Requirement: Please extract the text from every item below and reproduce each line word for word, in its original order.

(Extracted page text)
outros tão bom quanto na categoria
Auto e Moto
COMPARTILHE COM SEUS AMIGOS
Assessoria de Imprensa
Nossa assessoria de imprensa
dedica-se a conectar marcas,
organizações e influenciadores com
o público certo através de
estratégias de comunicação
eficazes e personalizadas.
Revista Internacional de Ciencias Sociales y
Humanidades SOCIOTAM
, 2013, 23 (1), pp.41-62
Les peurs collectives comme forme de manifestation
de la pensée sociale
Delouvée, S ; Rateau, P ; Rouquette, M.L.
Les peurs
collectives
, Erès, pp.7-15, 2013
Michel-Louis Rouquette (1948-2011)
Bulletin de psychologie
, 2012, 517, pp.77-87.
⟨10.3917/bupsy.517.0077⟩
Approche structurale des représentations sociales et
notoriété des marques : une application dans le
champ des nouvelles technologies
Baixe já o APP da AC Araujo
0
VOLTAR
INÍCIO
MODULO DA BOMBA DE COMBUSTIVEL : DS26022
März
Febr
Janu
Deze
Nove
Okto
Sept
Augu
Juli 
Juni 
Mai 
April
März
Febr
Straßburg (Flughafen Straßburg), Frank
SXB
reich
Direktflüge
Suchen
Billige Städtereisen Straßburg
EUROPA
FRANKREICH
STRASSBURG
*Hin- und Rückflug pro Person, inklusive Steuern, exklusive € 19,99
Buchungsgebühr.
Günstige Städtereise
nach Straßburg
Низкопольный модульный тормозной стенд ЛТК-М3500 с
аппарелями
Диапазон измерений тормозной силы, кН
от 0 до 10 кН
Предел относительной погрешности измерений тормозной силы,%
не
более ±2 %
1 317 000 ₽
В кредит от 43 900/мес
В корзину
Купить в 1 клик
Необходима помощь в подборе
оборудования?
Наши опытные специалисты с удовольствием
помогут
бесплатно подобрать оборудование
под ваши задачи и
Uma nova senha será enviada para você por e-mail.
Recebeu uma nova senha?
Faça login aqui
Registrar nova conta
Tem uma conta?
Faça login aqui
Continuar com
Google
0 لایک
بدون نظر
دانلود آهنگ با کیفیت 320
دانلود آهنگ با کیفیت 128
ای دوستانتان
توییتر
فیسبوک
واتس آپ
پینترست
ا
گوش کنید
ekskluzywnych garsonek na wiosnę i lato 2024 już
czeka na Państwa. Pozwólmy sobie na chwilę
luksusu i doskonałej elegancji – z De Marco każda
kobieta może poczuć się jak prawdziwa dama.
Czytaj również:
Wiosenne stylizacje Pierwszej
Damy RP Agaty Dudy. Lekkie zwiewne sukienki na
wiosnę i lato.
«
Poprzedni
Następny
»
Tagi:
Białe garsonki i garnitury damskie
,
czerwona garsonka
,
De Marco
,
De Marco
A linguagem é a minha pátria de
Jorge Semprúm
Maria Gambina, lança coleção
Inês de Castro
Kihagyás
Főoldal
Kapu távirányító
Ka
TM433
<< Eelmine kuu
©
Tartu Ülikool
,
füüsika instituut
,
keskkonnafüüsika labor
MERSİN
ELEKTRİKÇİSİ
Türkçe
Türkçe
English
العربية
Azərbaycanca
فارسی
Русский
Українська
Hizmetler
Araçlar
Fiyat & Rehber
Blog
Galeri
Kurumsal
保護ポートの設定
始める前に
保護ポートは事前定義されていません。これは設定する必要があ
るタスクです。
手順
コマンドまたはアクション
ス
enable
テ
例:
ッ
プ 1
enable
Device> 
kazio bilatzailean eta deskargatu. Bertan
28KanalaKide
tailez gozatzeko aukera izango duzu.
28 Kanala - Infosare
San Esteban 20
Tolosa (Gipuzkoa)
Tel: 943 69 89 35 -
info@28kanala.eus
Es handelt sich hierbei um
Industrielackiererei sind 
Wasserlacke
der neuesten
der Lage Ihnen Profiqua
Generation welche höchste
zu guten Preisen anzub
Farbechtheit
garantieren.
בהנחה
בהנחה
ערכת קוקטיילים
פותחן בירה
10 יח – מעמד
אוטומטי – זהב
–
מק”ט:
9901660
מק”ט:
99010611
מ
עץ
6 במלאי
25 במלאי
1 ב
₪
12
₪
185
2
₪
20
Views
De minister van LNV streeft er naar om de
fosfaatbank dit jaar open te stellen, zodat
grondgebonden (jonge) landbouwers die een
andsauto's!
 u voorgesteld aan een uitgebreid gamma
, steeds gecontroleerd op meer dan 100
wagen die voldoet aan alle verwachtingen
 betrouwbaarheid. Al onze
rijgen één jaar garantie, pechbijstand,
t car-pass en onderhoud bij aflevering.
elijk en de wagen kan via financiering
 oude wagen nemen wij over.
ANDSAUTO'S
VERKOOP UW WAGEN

Reply:
outros tão bom quanto na categoria
Auto e Moto
COMPARTILHE COM SEUS AMIGOS
Assessoria de Imprensa
Nossa assessoria de imprensa
dedica-se a conectar marcas,
organizações e influenciadores com
o público certo através de
estratégias de comunicação
eficazes e personalizadas.
Revista Internacional de Ciencias Sociales y
Humanidades SOCIOTAM
, 2013, 23 (1), pp.41-62
Les peurs collectives comme forme de manifestation
de la pensée sociale
Delouvée, S ; Rateau, P ; Rouquette, M.L.
Les peurs
collectives
, Erès, pp.7-15, 2013
Michel-Louis Rouquette (1948-2011)
Bulletin de psychologie
, 2012, 517, pp.77-87.
⟨10.3917/bupsy.517.0077⟩
Approche structurale des représentations sociales et
notoriété des marques : une application dans le
champ des nouvelles technologies
Baixe já o APP da AC Araujo
0
VOLTAR
INÍCIO
MODULO DA BOMBA DE COMBUSTIVEL : DS26022
März
Febr
Janu
Deze
Nove
Okto
Sept
Augu
Juli 
Juni 
Mai 
April
März
Febr
Straßburg (Flughafen Straßburg), Frank
SXB
reich
Direktflüge
Suchen
Billige Städtereisen Straßburg
EUROPA
FRANKREICH
STRASSBURG
*Hin- und Rückflug pro Person, inklusive Steuern, exklusive € 19,99
Buchungsgebühr.
Günstige Städtereise
nach Straßburg
Низкопольный модульный тормозной стенд ЛТК-М3500 с
аппарелями
Диапазон измерений тормозной силы, кН
от 0 до 10 кН
Предел относительной погрешности измерений тормозной силы,%
не
более ±2 %
1 317 000 ₽
В кредит от 43 900/мес
В корзину
Купить в 1 клик
Необходима помощь в подборе
оборудования?
Наши опытные специалисты с удовольствием
помогут
бесплатно подобрать оборудование
под ваши задачи и
Uma nova senha será enviada para você por e-mail.
Recebeu uma nova senha?
Faça login aqui
Registrar nova conta
Tem uma conta?
Faça login aqui
Continuar com
Google
0 لایک
بدون نظر
دانلود آهنگ با کیفیت 320
دانلود آهنگ با کیفیت 128
ای دوستانتان
توییتر
فیسبوک
واتس آپ
پینترست
ا
گوش کنید
ekskluzywnych garsonek na wiosnę i lato 2024 już
czeka na Państwa. Pozwólmy sobie na chwilę
luksusu i doskonałej elegancji – z De Marco każda
kobieta może poczuć się jak prawdziwa dama.
Czytaj również:
Wiosenne stylizacje Pierwszej
Damy RP Agaty Dudy. Lekkie zwiewne sukienki na
wiosnę i lato.
«
Poprzedni
Następny
»
Tagi:
Białe garsonki i garnitury damskie
,
czerwona garsonka
,
De Marco
,
De Marco
A linguagem é a minha pátria de
Jorge Semprúm
Maria Gambina, lança coleção
Inês de Castro
Kihagyás
Főoldal
Kapu távirányító
Ka
TM433
<< Eelmine kuu
©
Tartu Ülikool
,
füüsika instituut
,
keskkonnafüüsika labor
MERSİN
ELEKTRİKÇİSİ
Türkçe
Türkçe
English
العربية
Azərbaycanca
فارسی
Русский
Українська
Hizmetler
Araçlar
Fiyat & Rehber
Blog
Galeri
Kurumsal
保護ポートの設定
始める前に
保護ポートは事前定義されていません。これは設定する必要があ
るタスクです。
手順
コマンドまたはアクション
ス
enable
テ
例:
ッ
プ 1
enable
Device> 
kazio bilatzailean eta deskargatu. Bertan
28KanalaKide
tailez gozatzeko aukera izango duzu.
28 Kanala - Infosare
San Esteban 20
Tolosa (Gipuzkoa)
Tel: 943 69 89 35 -
info@28kanala.eus
Es handelt sich hierbei um
Industrielackiererei sind 
Wasserlacke
der neuesten
der Lage Ihnen Profiqua
Generation welche höchste
zu guten Preisen anzub
Farbechtheit
garantieren.
בהנחה
בהנחה
ערכת קוקטיילים
פותחן בירה
10 יח – מעמד
אוטומטי – זהב
–
מק”ט:
9901660
מק”ט:
99010611
מ
עץ
6 במלאי
25 במלאי
1 ב
₪
12
₪
185
2
₪
20
Views
De minister van LNV streeft er naar om de
fosfaatbank dit jaar open te stellen, zodat
grondgebonden (jonge) landbouwers die een
andsauto's!
 u voorgesteld aan een uitgebreid gamma
, steeds gecontroleerd op meer dan 100
wagen die voldoet aan alle verwachtingen
 betrouwbaarheid. Al onze
rijgen één jaar garantie, pechbijstand,
t car-pass en onderhoud bij aflevering.
elijk en de wagen kan via financiering
 oude wagen nemen wij over.
ANDSAUTO'S
VERKOOP UW WAGEN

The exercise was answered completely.